Guatemala: Economy contracts at historic pace in Q2 amid fallout from pandemic
The economy contracted a whopping 9.6% year-on-year in Q2 (Q1: +0.9% yoy). The print marked the steepest drop on record and came on the back of the Covid-19 pandemic and associated containment measures, which battered all sectors of the economy.
Domestic demand dived 10.8% in the quarter on freefalling private consumption (Q2: -8.8% yoy; Q1: +1.9% yoy) and plummeting fixed investment (Q2: -17.9% yoy; Q1: -3.7%), while public expenditure also contracted (Q2: -2.6% yoy; Q1: +3.5% yoy). Restrictive measures imposed to curb the spread of the virus weighed heavily on household spending and business activity in the quarter. Moreover, a jump in the unemployment rate in the United States dragged markedly on remittance inflows, which fell significantly and further dented household spending.
On the external front, lockdowns and containment measures abroad affected the trade flow notably and, consequently, exports of goods and services were pummeled in the quarter (Q2: -18.9% yoy; Q1: -0.5% yoy). Imports were also heavily affected by the pandemic in Q2, nosediving 18.8% and further highlighting weakened domestic demand (Q1: +3.5% yoy).
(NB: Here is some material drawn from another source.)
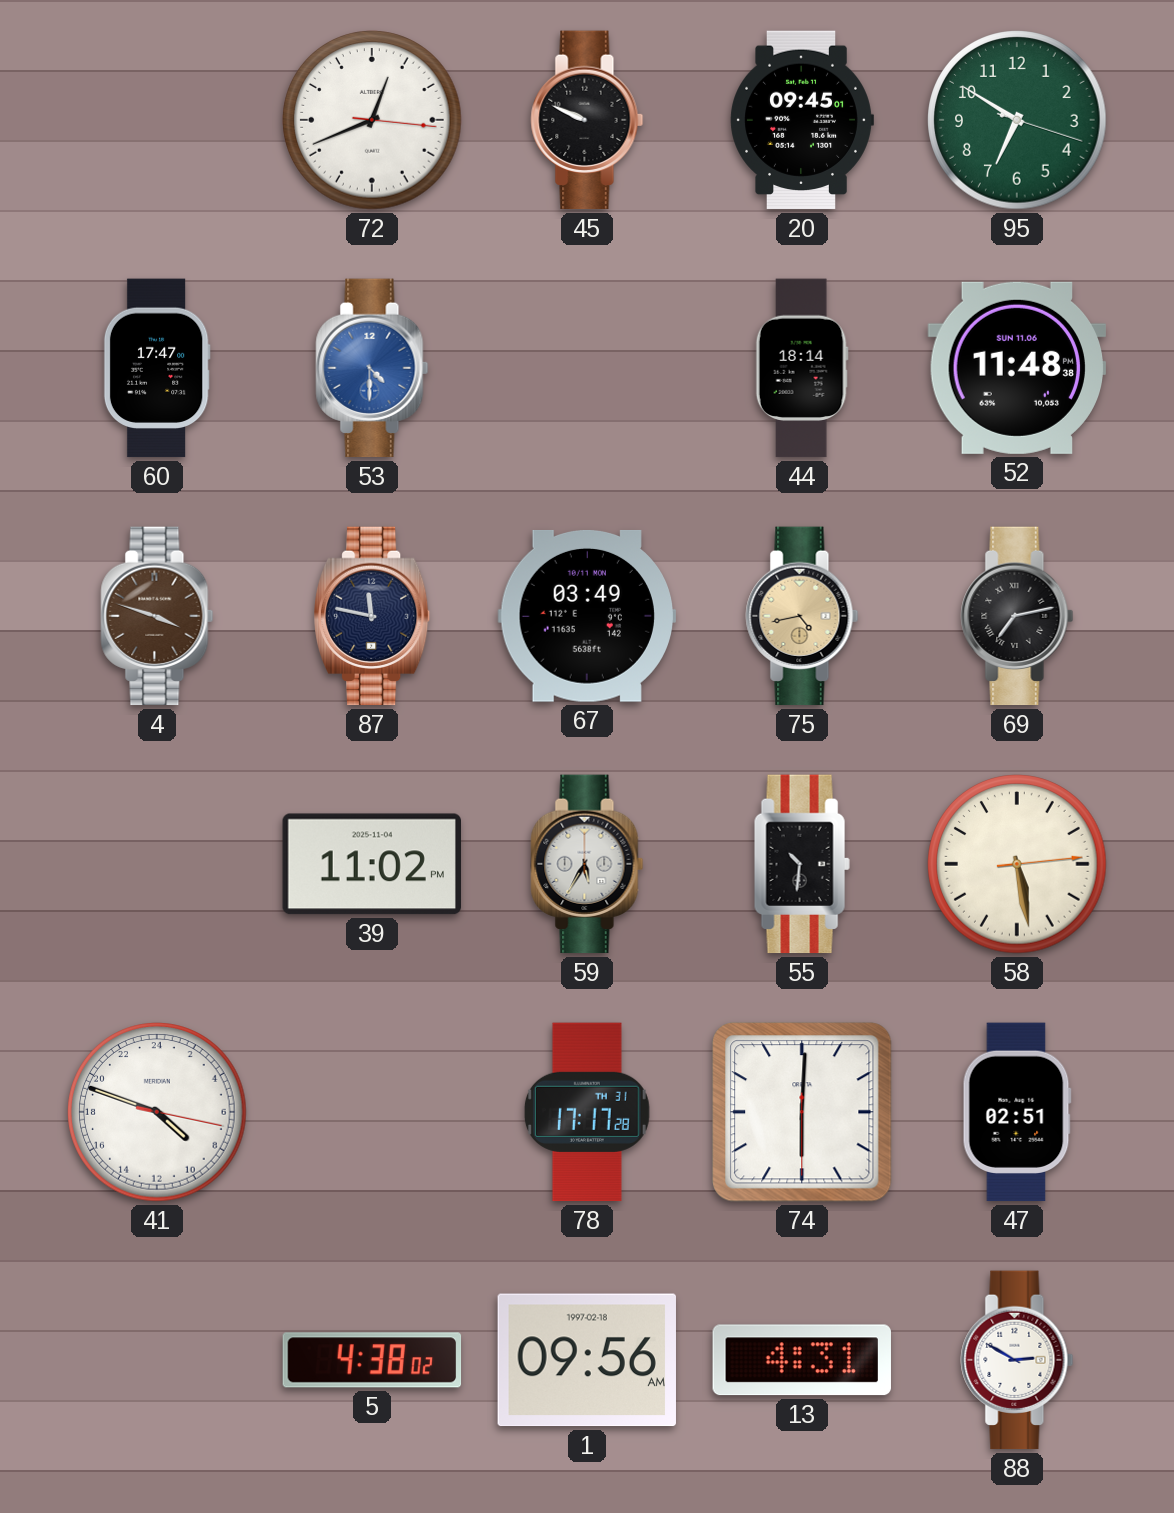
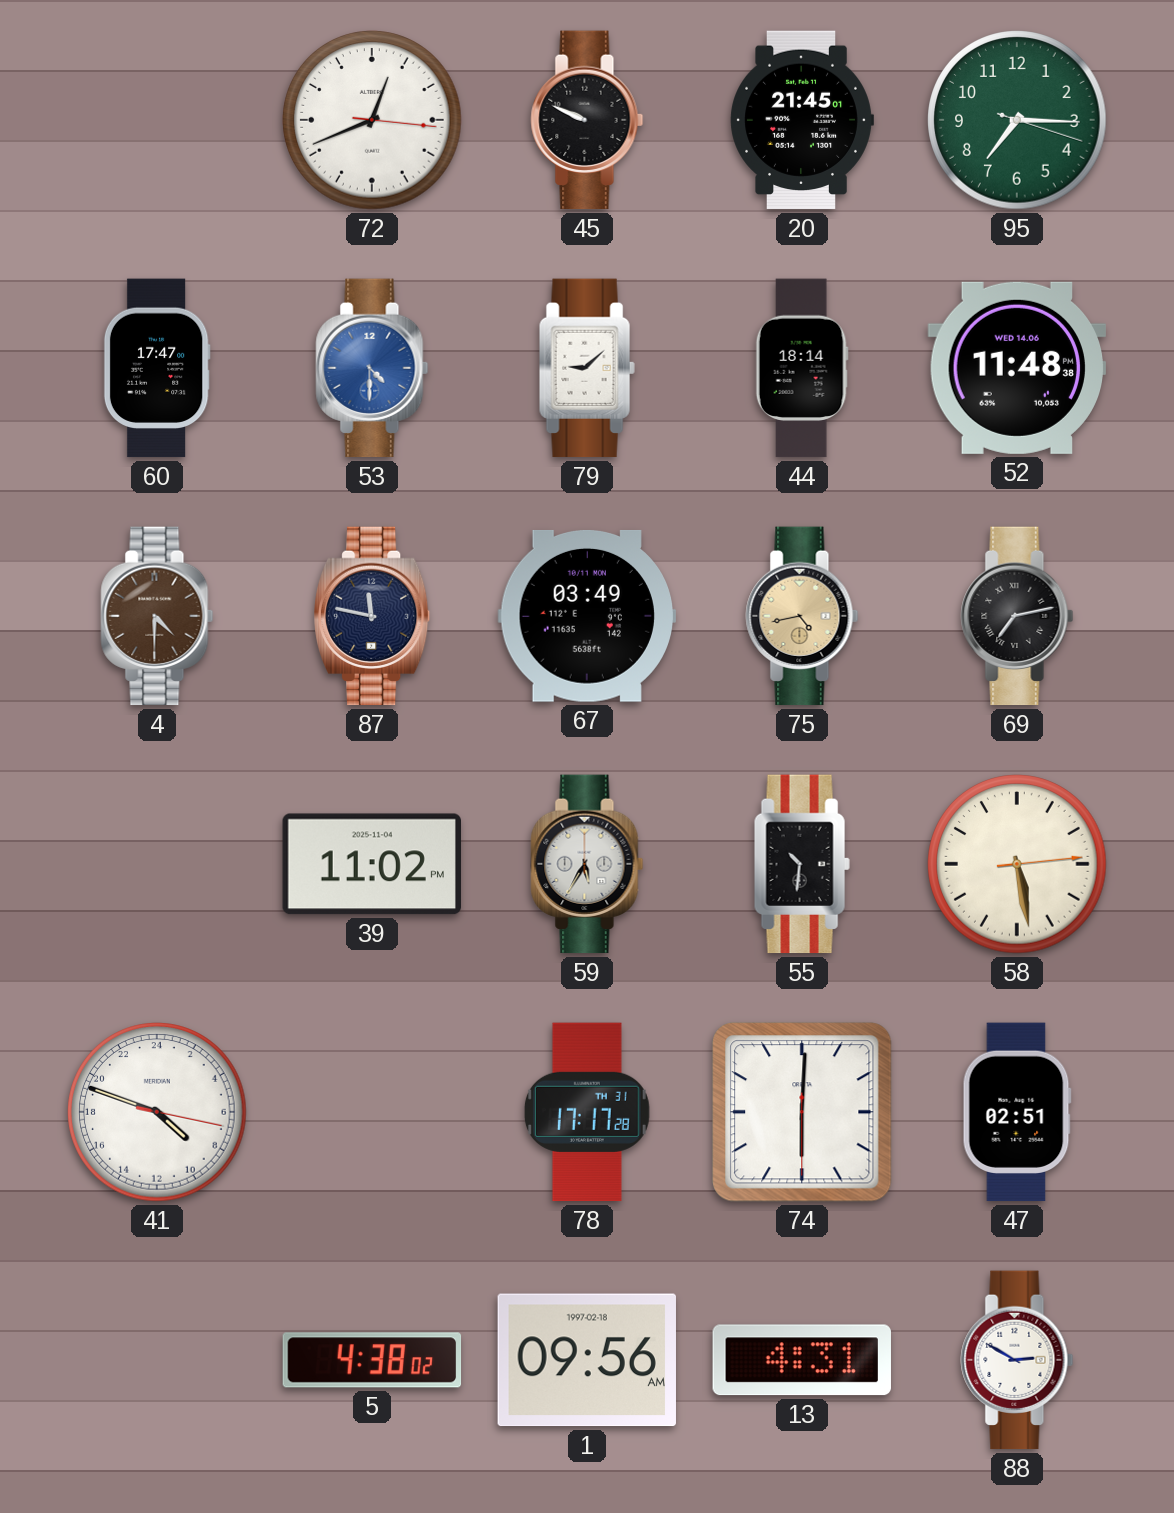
20: 09:45 -> 21:45
95: 6:50 -> 7:15
79: none -> 9:08
52 date: SUN 11.06 -> WED 14.06
4: 3:48 -> 4:30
Looking ahead, the economy will continue to suffer this year and will likely enter recession due to the fallout from the pandemic. A recession in the United States will exacerbate matters, weighing heavily on remittances and thus denting household incomes. Next year, however, the economy is forecast to recover on a pickup in external and domestic demand. That said, the return to growth will be partly due to a supportive base effect and the balance of risks remains titled to the downside.